What you have to do: Look through the material below and copy every line containing the word "wire".

Records for this task:
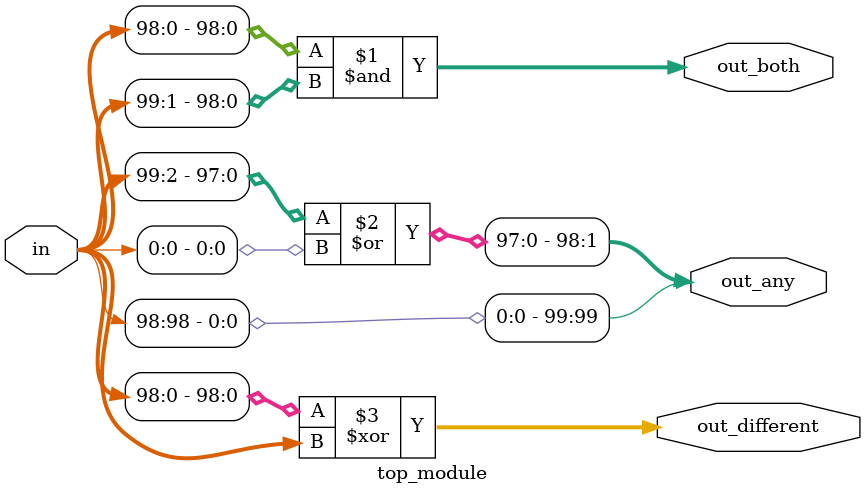
<source format=sv>
module top_module (
    input [99:0] in,
    output [98:0] out_both,
    output [99:1] out_any,
    output [99:0] out_different
);

    assign out_both = in[98:0] & in[99:1];
    
    assign out_any = {in[98], in[99:2] | in[0]};
    
    assign out_different = in[98:0] ^ {in[99], in[98:0]};

endmodule

</source>
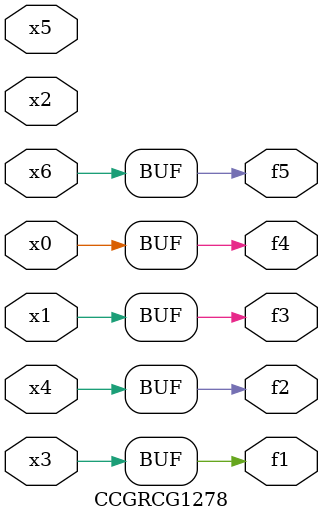
<source format=v>
module CCGRCG1278(
	input x0, x1, x2, x3, x4, x5, x6,
	output f1, f2, f3, f4, f5
);
	assign f1 = x3;
	assign f2 = x4;
	assign f3 = x1;
	assign f4 = x0;
	assign f5 = x6;
endmodule

</source>
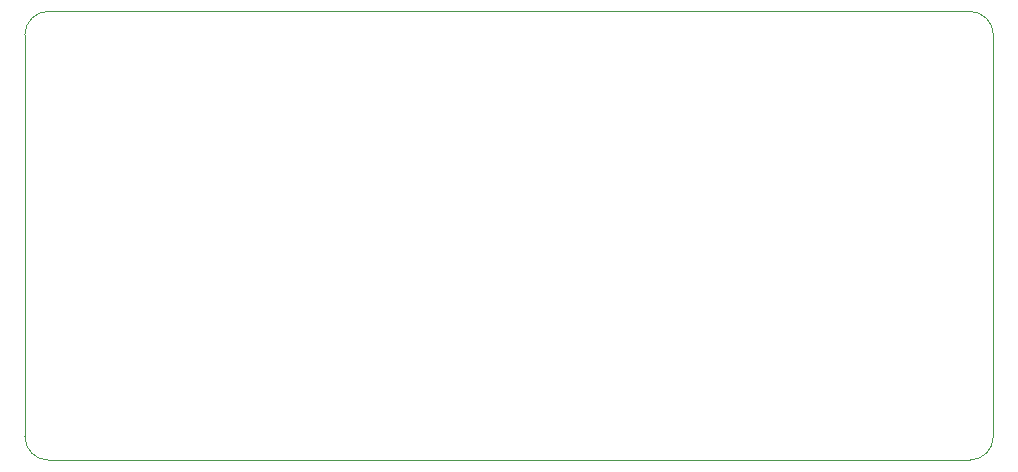
<source format=gm1>
G04 #@! TF.GenerationSoftware,KiCad,Pcbnew,7.0.2*
G04 #@! TF.CreationDate,2023-11-21T13:08:25+01:00*
G04 #@! TF.ProjectId,ZDG_ELEKTRONIKA_D-class_AMP,5a44475f-454c-4454-9b54-524f4e494b41,rev?*
G04 #@! TF.SameCoordinates,Original*
G04 #@! TF.FileFunction,Profile,NP*
%FSLAX46Y46*%
G04 Gerber Fmt 4.6, Leading zero omitted, Abs format (unit mm)*
G04 Created by KiCad (PCBNEW 7.0.2) date 2023-11-21 13:08:25*
%MOMM*%
%LPD*%
G01*
G04 APERTURE LIST*
G04 #@! TA.AperFunction,Profile*
%ADD10C,0.100000*%
G04 #@! TD*
G04 APERTURE END LIST*
D10*
X0Y-2000000D02*
X0Y-36000000D01*
X82000000Y-36000000D02*
X82000000Y-2000000D01*
X0Y-36000000D02*
G75*
G03*
X2000000Y-38000000I2000000J0D01*
G01*
X82000000Y-2000000D02*
G75*
G03*
X80000000Y0I-2000000J0D01*
G01*
X80000000Y-38000000D02*
G75*
G03*
X82000000Y-36000000I0J2000000D01*
G01*
X2000000Y-38000000D02*
X80000000Y-38000000D01*
X2000000Y0D02*
X80000000Y0D01*
X2000000Y0D02*
G75*
G03*
X0Y-2000000I-1J-1999999D01*
G01*
M02*

</source>
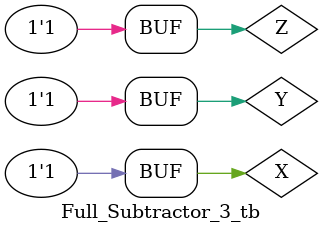
<source format=v>
module Full_Subtractor_3_tb;
	wire D, B;
	reg X, Y, Z;
	Full_Subtractor_3 Instance0 (D, B, X, Y, Z);
	initial begin
    X = 0; Y = 0; Z = 0;
	#1  X = 0; Y = 0; Z = 1;
	#1  X = 0; Y = 1; Z = 0;
	#1  X = 0; Y = 1; Z = 1;
	#1  X = 1; Y = 0; Z = 0;
	#1  X = 1; Y = 0; Z = 1;
	#1  X = 1; Y = 1; Z = 0;
	#1  X = 1; Y = 1; Z = 1; 
end
initial begin
    $monitor ("%t, X = %d| Y = %d| Z = %d| B = %d| D = %d", $time, X, Y, Z, B, D);
    $dumpfile("dump.vcd");
    $dumpvars();
end
endmodule
</source>
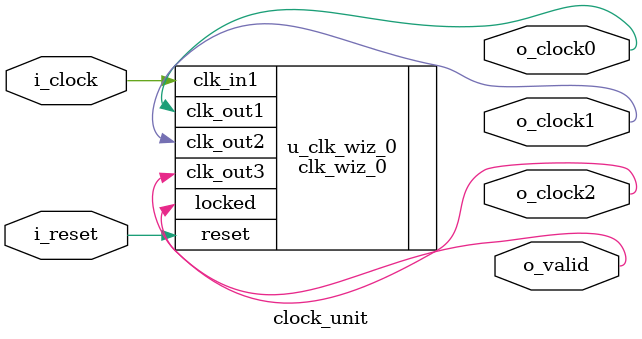
<source format=v>
`timescale 1ns / 1ps `default_nettype none

module clock_unit (
    input  wire i_clock,
    input  wire i_reset,
    output wire o_clock0,
    output wire o_clock1,
    output wire o_clock2,
    output wire o_valid
);
  /*
        <--- IP Configuration --->
        clk_in1 = 125 MHz.
        clk_out1 = 100 MHz.
        clk_out2 = 100 MHz shifted 90°.
        clk_out3 = 400 MHz
    */
  clk_wiz_0 u_clk_wiz_0 (
      .clk_in1(i_clock),
      .reset(i_reset),
      .clk_out1(o_clock0),
      .clk_out2(o_clock1),
      .clk_out3(o_clock2),
      .locked(o_valid)
  );

endmodule

`default_nettype wire

</source>
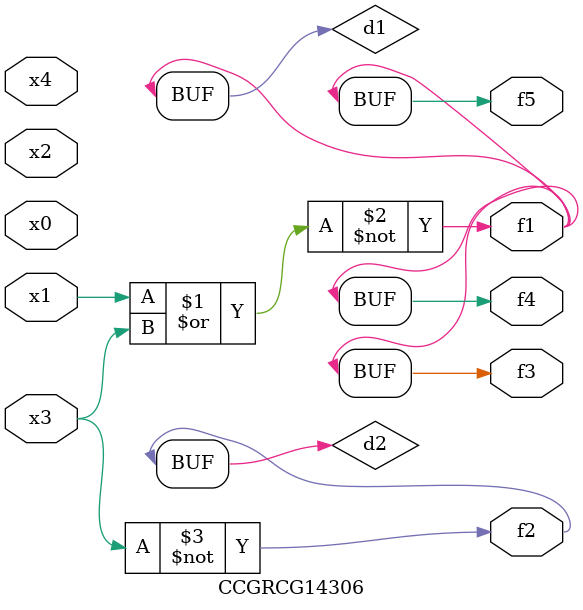
<source format=v>
module CCGRCG14306(
	input x0, x1, x2, x3, x4,
	output f1, f2, f3, f4, f5
);

	wire d1, d2;

	nor (d1, x1, x3);
	not (d2, x3);
	assign f1 = d1;
	assign f2 = d2;
	assign f3 = d1;
	assign f4 = d1;
	assign f5 = d1;
endmodule

</source>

Solution to this problem:
	wire D, B;
    input  wire i_clock,
    input  wire i_reset,
    output wire o_clock0,
    output wire o_clock1,
    output wire o_clock2,
    output wire o_valid
`default_nettype wire
	wire d1, d2;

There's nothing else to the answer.